THE PROBLEM. Give the data again exactly, stopping after the "is a photomicrograph" line.

RECORDS FOR THE EXERCISE.
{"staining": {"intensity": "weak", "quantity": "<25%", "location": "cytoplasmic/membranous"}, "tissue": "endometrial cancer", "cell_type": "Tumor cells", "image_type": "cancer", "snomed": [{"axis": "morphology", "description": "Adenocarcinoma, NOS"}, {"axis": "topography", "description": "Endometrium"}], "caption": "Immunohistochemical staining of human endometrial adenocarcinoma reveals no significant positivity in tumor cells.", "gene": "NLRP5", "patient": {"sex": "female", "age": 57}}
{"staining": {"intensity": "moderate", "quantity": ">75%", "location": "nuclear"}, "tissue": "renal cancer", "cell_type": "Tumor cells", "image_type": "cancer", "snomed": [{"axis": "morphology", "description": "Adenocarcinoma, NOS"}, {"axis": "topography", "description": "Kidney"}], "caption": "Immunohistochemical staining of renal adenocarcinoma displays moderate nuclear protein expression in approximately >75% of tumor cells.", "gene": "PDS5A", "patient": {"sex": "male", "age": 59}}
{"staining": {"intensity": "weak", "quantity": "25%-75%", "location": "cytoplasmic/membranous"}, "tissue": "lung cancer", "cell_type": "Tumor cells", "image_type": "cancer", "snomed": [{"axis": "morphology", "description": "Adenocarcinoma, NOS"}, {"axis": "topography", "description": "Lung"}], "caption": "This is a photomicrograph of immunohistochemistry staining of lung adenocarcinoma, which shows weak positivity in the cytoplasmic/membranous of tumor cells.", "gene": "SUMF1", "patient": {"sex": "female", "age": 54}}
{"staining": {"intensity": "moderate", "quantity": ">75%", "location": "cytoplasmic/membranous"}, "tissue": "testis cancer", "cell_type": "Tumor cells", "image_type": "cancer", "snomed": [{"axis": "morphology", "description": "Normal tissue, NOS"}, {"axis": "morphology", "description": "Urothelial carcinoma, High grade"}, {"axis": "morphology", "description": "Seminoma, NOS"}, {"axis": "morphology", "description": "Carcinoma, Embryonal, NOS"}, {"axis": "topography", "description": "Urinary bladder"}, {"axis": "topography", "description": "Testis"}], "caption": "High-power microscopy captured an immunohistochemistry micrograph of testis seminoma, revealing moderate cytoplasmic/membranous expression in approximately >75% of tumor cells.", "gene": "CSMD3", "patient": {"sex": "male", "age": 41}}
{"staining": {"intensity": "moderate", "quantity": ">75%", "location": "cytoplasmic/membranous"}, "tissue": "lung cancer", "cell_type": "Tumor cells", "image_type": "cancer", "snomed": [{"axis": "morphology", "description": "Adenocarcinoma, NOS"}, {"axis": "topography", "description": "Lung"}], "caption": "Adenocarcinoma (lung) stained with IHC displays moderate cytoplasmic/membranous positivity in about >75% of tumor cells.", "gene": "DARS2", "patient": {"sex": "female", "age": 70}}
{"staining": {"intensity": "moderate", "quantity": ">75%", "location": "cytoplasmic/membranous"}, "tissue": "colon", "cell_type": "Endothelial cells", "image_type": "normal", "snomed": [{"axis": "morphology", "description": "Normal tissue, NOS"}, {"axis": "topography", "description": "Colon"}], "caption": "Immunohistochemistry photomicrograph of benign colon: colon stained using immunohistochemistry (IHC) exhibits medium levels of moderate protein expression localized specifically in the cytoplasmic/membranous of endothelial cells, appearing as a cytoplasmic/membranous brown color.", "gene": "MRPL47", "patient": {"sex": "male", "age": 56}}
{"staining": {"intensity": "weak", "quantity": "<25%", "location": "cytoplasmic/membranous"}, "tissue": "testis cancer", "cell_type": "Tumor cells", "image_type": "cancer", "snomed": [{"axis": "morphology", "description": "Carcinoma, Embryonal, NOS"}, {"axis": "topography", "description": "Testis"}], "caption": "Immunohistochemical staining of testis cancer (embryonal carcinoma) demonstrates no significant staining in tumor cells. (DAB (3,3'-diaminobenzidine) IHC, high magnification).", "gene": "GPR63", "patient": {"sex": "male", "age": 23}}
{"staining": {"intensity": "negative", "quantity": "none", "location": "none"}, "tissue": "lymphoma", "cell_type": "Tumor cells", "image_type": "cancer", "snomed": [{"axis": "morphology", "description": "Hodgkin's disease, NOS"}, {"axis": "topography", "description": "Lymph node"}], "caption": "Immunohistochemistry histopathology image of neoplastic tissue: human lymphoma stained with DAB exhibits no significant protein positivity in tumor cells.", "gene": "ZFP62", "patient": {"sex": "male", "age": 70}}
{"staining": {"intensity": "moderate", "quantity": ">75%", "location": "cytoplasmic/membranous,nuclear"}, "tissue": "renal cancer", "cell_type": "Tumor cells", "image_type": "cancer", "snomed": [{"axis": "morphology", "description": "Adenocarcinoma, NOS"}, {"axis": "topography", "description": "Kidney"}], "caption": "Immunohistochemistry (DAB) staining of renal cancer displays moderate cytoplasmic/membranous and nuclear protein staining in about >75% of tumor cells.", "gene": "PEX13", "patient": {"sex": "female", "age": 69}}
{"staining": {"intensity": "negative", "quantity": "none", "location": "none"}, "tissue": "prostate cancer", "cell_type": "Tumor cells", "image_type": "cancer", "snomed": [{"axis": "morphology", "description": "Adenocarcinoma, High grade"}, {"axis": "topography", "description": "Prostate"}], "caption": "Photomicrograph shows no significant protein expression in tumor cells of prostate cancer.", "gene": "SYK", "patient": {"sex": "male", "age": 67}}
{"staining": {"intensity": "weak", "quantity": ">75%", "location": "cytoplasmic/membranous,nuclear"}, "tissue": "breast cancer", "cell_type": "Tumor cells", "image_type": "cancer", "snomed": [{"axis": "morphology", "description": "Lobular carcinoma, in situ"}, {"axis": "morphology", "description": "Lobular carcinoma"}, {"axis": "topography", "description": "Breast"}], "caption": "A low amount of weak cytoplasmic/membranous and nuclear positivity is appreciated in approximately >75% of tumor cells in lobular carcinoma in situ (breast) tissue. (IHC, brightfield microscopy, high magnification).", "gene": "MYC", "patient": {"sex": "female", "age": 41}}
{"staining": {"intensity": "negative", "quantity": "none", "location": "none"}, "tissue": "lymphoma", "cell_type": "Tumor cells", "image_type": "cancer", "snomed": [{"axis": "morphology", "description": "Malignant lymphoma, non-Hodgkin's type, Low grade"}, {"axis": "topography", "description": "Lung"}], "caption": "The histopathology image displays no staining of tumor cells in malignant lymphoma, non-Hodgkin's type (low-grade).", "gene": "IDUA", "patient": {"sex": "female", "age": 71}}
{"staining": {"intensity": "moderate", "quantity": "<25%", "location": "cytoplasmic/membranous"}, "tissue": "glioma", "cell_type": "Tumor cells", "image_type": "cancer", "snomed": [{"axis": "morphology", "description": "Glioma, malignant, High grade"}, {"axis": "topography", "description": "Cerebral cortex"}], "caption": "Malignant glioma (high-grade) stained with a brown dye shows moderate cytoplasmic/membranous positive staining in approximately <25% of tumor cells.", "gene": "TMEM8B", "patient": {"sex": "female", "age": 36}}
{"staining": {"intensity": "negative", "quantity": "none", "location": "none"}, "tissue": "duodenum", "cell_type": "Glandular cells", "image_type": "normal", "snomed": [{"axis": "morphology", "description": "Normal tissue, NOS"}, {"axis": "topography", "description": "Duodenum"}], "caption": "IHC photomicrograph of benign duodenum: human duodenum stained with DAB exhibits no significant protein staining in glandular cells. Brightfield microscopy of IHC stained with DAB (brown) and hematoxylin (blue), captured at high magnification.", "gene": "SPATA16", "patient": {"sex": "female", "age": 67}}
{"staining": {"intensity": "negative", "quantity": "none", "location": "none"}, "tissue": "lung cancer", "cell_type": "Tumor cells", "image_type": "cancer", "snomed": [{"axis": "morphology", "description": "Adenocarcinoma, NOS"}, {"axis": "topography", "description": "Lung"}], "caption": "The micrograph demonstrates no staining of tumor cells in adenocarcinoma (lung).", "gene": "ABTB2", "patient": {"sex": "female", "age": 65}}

REPLY.
{"staining": {"intensity": "weak", "quantity": "<25%", "location": "cytoplasmic/membranous"}, "tissue": "endometrial cancer", "cell_type": "Tumor cells", "image_type": "cancer", "snomed": [{"axis": "morphology", "description": "Adenocarcinoma, NOS"}, {"axis": "topography", "description": "Endometrium"}], "caption": "Immunohistochemical staining of human endometrial adenocarcinoma reveals no significant positivity in tumor cells.", "gene": "NLRP5", "patient": {"sex": "female", "age": 57}}
{"staining": {"intensity": "moderate", "quantity": ">75%", "location": "nuclear"}, "tissue": "renal cancer", "cell_type": "Tumor cells", "image_type": "cancer", "snomed": [{"axis": "morphology", "description": "Adenocarcinoma, NOS"}, {"axis": "topography", "description": "Kidney"}], "caption": "Immunohistochemical staining of renal adenocarcinoma displays moderate nuclear protein expression in approximately >75% of tumor cells.", "gene": "PDS5A", "patient": {"sex": "male", "age": 59}}
{"staining": {"intensity": "weak", "quantity": "25%-75%", "location": "cytoplasmic/membranous"}, "tissue": "lung cancer", "cell_type": "Tumor cells", "image_type": "cancer", "snomed": [{"axis": "morphology", "description": "Adenocarcinoma, NOS"}, {"axis": "topography", "description": "Lung"}], "caption": "This is a photomicrograph of immunohistochemistry staining of lung adenocarcinoma, which shows weak positivity in the cytoplasmic/membranous of tumor cells.", "gene": "SUMF1", "patient": {"sex": "female", "age": 54}}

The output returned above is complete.